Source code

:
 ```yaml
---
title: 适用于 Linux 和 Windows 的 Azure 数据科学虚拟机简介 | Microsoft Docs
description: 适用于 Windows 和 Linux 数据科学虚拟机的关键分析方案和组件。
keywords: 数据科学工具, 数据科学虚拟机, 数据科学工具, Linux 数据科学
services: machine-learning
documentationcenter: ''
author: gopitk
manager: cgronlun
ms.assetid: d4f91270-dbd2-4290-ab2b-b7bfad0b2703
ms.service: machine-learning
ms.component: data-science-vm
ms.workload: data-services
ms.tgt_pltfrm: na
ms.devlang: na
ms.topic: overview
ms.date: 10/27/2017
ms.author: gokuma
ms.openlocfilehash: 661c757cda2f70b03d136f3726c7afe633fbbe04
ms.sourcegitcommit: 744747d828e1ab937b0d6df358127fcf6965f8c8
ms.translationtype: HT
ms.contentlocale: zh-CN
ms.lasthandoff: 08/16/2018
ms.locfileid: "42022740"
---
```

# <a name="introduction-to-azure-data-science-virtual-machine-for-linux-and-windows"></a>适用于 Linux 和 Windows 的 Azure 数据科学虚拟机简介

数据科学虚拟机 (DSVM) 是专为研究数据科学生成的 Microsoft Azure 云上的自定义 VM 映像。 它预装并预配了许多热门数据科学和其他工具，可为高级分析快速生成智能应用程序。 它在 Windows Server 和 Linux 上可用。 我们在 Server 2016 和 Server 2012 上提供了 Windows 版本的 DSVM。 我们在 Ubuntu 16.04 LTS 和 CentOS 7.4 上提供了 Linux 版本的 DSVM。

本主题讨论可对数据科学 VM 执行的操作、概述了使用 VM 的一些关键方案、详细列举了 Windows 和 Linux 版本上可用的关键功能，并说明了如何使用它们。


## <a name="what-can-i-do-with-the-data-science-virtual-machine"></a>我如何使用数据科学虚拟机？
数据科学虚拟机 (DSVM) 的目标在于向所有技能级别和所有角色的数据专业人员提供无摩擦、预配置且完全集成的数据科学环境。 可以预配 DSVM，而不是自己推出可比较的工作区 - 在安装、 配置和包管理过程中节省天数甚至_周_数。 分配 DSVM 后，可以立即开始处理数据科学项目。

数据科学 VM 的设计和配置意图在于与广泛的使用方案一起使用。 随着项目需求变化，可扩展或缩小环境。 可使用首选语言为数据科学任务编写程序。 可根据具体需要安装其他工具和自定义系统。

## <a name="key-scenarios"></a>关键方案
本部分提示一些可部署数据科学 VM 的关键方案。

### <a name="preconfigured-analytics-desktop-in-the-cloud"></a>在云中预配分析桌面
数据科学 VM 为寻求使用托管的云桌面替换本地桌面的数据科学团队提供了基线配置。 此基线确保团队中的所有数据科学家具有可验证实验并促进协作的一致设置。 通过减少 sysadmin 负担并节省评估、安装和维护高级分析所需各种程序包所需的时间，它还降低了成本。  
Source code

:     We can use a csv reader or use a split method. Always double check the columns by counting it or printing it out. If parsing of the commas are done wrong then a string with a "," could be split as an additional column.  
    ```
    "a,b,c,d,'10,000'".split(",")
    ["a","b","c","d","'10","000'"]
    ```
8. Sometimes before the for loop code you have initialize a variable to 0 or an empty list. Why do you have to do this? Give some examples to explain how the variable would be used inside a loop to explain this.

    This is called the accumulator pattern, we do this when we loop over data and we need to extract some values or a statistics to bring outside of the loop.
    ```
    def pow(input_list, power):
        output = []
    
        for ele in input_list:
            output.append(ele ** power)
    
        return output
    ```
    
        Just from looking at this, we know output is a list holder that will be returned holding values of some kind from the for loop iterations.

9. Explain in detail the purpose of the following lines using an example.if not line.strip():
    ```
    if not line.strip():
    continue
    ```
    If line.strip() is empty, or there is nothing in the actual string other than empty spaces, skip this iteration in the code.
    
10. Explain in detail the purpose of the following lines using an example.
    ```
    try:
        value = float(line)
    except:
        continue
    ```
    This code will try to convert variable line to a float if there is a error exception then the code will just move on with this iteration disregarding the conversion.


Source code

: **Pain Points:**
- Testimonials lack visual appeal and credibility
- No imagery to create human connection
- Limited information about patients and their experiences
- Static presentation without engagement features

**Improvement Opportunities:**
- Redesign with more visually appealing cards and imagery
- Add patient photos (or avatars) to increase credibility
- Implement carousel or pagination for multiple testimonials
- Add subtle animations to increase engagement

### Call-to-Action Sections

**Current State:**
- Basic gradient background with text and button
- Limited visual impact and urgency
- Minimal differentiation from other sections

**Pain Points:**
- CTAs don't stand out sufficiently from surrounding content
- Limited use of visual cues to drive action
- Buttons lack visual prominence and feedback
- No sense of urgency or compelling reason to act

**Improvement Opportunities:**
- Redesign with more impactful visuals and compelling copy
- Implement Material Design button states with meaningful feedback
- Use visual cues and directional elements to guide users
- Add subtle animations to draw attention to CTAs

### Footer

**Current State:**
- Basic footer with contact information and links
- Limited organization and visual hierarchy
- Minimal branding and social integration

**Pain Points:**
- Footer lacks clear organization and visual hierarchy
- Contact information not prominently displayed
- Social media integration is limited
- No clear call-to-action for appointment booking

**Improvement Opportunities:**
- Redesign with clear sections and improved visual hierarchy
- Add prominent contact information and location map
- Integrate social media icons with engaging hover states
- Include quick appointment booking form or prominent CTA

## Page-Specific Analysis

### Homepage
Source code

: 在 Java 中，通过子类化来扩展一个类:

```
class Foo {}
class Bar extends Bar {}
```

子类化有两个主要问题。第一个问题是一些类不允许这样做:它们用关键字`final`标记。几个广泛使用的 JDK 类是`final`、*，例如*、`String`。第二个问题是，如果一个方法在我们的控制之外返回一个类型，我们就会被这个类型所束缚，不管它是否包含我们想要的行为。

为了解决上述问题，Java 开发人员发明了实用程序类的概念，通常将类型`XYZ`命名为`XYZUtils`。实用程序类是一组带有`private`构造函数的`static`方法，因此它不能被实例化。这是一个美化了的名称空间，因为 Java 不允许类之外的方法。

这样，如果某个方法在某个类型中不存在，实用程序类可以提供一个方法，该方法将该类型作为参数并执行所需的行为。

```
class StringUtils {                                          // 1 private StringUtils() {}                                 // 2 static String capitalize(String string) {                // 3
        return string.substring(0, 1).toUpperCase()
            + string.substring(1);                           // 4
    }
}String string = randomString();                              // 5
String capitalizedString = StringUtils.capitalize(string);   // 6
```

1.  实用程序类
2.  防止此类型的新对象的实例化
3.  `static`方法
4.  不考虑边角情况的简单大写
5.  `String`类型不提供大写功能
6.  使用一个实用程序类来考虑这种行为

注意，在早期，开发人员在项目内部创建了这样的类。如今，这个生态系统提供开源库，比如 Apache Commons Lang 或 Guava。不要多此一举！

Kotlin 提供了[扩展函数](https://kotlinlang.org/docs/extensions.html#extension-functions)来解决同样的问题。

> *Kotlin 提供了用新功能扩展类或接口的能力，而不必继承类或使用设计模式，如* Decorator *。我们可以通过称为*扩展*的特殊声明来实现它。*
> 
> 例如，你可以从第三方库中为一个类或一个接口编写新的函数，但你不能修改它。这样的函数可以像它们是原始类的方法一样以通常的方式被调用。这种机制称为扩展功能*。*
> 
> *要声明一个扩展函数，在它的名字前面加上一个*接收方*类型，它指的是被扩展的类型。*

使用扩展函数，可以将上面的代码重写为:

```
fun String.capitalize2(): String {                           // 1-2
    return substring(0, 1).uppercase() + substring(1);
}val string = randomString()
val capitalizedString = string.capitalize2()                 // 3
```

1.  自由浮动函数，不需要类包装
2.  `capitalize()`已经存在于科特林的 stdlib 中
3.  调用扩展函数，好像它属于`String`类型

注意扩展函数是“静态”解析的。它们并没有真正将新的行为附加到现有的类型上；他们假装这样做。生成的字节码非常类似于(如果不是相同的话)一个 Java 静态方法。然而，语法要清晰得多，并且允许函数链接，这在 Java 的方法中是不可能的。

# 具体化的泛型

=-=-=

◆ PROBLEM STATEMENT ◆
Check every line above for the word "detail" and copy those that have it.

◆ ANSWER FOR THE TASK ◆
9. Explain in detail the purpose of the following lines using an example.if not line.strip():
10. Explain in detail the purpose of the following lines using an example.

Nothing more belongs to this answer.